17/12/2021 às 12h03min - Atualizada em 17/12/2021 às 11h57min

As vozes que dão voz

Interpretando os mais diversos personagens, os dubladores fazem um trabalho de verdadeiros protagonistas

Letícia Aguiar - Editado por Andrieli Torres
Reprodução/ O Barquinho Cultural
Você já se perguntou quem são as vozes por trás dos seus personagens favoritos das obras audiovisuais? Desde os filmes às séries, são elas que dão vida a diferentes figuras, fazendo com que tenham uma voz característica na nossa mente. Por exemplo, se você pensar no destemido caubói de Toy Story, o Woody, com certeza uma voz acaba de se instalar na sua lembrança, não é?

Pois bem, essas vozes são provenientes dos mais diversos atores. Embora eles fiquem nos “bastidores” o seu protagonismo é inegável, porque seus timbres podem estar dentro de muitas memórias afetivas. Quem aí não está lembrado da voz característica de Adam Sandler, pivô das nossas mais audíveis gargalhadas? A dublagem de Adam é feita por Alexandre Moreno, que também tem em sua carreira muitos outros nomes da ficção, como Bilbo Bolseiro e o Gato de Botas.



Outra referência é Selma Lopes. Com sua “carteirinha carimbada”, Selma é a clássica voz de Margie Simpson e de qualquer papel de Whoopy Goldberg. Representando as vozes de personagens femininas marcantes, a atriz ainda dublou a Vovó Fa em Mulan, Mama Odie em A Princesa e o Sapo, Vovó Willow em Pocahontas e as bruxas em A Viagem de Chihiro, além de muitas outras.



Dessa forma, engana-se quem pensa que a dublagem é somente “dar” a voz, dublar, aqui no Brasil, também é interpretar a fala e “encenar” a voz a partir disso, muito diferente do que ocorre em outros países como a Rússia. No país do branco, azul e vermelho, todos os personagens possuem uma única voz, sejam eles adultos, idosos ou crianças. Clique aqui e conheça outros nomes da dublagem brasileira.

Mais que interpretação de caracteres importantes, essa técnica é capaz de abrir outras portas: as da acessibilidade. Para pessoas com alguma deficiência visual a dublagem significa ter acesso às obras audiovisuais. Ademais, ela ainda é porta de entrada para as pessoas analfabetas que, de acordo com o Instituto Brasileiro de Geografia e Estatística (IBGE), só no nosso país tropical são mais de 11 milhões de cidadãos sem saber ler ou escrever.  

Embora não faça parte desses 11 milhões, dona Célia, 71, adora os filmes dublados, pois eles não dividem a sua atenção entre o ler e o assistir. Ela ama captar todos os detalhes das obras cinematográficas e acompanha tudo com um olhar muito atento. De acordo com Célia, as legendas acabam “correndo demais”. “Eu prefiro assistir os filmes dublados porque as legendas passam rápido e acabam tirando a minha concentração da cena”, disse.

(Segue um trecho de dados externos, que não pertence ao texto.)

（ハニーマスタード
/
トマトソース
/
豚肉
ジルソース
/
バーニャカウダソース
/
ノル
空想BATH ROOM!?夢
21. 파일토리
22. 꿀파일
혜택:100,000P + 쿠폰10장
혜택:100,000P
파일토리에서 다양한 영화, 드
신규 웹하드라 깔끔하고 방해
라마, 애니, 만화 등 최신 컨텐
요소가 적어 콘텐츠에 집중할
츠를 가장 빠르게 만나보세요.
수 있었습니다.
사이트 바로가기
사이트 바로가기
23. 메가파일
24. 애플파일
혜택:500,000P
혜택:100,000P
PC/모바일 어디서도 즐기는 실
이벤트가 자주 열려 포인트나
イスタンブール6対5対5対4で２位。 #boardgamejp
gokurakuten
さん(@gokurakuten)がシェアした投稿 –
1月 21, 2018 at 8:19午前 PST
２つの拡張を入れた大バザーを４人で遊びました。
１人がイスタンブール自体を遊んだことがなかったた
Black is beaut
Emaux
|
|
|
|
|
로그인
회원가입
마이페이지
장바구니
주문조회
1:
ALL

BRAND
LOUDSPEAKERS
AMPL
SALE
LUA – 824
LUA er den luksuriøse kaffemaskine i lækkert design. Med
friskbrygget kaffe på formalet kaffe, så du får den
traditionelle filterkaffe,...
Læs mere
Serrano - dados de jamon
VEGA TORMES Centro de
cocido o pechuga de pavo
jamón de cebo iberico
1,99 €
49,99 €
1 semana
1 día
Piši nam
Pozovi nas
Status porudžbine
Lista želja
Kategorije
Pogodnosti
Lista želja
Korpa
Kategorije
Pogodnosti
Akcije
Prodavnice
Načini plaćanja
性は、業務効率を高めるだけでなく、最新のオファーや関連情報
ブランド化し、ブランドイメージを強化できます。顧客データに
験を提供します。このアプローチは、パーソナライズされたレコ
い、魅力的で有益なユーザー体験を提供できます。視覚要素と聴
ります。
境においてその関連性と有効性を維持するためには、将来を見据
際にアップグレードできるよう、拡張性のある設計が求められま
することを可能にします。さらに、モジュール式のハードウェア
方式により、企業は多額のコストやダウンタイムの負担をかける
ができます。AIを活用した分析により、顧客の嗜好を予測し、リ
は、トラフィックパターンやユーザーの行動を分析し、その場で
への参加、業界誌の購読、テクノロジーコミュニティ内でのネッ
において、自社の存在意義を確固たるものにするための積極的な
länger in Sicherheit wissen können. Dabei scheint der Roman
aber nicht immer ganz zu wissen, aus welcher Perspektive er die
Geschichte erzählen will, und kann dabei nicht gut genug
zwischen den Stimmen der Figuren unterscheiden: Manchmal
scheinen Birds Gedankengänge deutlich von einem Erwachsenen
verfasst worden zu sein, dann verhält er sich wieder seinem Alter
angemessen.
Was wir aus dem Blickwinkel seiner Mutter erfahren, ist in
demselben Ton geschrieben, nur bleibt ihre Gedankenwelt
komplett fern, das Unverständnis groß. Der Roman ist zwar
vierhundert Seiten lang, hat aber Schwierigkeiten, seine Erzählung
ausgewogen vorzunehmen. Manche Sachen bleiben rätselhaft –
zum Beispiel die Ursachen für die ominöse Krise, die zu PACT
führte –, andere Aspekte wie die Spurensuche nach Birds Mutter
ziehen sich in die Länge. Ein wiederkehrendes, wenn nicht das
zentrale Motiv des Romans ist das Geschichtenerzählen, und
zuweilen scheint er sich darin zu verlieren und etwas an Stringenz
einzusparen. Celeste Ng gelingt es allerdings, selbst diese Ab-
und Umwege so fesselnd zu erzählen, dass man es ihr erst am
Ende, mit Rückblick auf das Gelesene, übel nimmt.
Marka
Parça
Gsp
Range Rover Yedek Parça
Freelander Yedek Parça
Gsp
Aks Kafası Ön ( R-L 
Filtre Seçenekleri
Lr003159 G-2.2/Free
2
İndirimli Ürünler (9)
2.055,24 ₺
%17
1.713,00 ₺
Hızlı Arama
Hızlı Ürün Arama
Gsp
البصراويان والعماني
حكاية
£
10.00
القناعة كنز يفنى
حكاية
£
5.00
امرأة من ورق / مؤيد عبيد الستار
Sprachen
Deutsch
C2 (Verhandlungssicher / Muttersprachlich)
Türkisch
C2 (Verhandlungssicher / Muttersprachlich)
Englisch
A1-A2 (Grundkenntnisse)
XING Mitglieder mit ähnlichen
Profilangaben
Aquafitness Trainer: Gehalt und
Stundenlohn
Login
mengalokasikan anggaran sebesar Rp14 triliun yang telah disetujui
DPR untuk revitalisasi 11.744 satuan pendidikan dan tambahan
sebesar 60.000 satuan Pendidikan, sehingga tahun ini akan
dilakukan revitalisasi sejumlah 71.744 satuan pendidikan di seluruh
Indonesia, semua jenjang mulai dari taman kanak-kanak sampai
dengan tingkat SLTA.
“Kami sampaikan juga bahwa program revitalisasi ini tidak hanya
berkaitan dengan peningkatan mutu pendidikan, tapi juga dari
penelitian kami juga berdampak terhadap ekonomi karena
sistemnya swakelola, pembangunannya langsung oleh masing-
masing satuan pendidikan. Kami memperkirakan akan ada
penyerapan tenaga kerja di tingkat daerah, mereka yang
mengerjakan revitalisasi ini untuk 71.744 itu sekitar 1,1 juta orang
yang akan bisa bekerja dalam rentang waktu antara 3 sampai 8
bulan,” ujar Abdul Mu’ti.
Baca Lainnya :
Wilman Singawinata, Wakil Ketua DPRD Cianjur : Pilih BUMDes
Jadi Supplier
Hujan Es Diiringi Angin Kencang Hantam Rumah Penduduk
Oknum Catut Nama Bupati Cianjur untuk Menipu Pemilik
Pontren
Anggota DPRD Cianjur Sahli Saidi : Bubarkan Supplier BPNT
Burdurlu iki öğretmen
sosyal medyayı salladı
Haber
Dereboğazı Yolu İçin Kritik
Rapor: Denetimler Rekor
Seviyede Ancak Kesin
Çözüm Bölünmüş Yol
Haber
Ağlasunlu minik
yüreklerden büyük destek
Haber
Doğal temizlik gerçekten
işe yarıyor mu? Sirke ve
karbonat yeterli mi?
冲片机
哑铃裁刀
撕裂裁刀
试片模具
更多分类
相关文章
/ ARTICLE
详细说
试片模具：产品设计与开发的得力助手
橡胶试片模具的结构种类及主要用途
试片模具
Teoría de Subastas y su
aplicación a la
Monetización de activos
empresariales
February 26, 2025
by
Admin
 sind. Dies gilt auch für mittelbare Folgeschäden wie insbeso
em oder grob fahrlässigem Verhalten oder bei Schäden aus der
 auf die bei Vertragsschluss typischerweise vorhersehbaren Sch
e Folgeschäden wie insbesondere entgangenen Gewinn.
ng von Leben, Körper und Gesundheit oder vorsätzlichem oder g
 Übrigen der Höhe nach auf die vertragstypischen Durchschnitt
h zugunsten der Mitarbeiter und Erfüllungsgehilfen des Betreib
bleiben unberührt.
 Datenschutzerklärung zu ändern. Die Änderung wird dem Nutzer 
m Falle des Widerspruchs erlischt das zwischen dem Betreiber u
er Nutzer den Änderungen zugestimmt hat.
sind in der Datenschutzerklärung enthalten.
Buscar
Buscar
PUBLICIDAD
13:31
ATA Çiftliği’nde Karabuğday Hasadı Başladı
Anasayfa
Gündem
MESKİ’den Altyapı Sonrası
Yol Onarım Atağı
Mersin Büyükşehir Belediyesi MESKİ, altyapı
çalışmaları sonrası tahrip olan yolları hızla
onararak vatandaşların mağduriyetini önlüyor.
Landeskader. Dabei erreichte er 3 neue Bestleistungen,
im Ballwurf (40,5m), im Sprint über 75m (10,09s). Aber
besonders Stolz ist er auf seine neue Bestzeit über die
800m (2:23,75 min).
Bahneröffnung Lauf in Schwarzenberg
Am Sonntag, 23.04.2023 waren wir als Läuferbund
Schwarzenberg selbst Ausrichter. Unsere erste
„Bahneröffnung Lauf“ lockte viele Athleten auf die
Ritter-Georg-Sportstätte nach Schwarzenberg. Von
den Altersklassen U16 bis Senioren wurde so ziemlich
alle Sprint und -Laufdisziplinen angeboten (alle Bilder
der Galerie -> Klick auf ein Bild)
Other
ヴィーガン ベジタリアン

Esse ritmo “trem bala” das legendas tem um motivo. Nas produções legendadas o texto é descrito conforme a tradução das falas, assim, ele precisa estar contido no momento em que a fala é traduzida ou reproduzida no idioma original. Dessa forma, o timing se dá através do tempo do texto. Já na dublagem, o cronômetro funciona somente pela fala, ou seja, os lábios do personagem em movimento.



Além de ser uma ótima alternativa para quem tem dificuldades em acompanhar as legendas, “a dublagem acaba sendo uma facilitadora às pessoas que não tem contato com outros idiomas e querem descobrir novas culturas sem sair da sua língua materna”. Essa é a visão do estudante de Odontologia, Gabriel Victor, 21. Entusiasta da técnica desde criança, ele consome a arte principalmente nos jogos. Para Gabriel, a dublagem também traz muitas memórias afetivas. “Quando eu era pequeno ficava tentando imitar as vozes dos meus personagens favoritos, especialmente nos desenhos, são lembranças que me fazem muito bem”, relata.

A paixão do futuro dentista pelos personagens e pela dublagem é fruto de um trabalho impecável de muitos atores, que, por vezes, acabam sendo restringidos ao anonimato. Para contornar essa realidade existem projetos como o Dublapédia Brasil, um perfil das redes sociais que busca dar memória e valor a esses profissionais da arte.

Assim, a dublagem é muito mais que uma simples técnica, ela faz parte das nossas memórias, torna as produções mais acessíveis e, particularmente no Brasil, possui uma fonte inesgotável de qualidade. Portanto, ainda que você não consuma produções dubladas, o que não tem problema algum, reflita um pouco sobre essa arte que faz toda uma diferença e respira através de profissionais dignos de todos os nossos aplausos.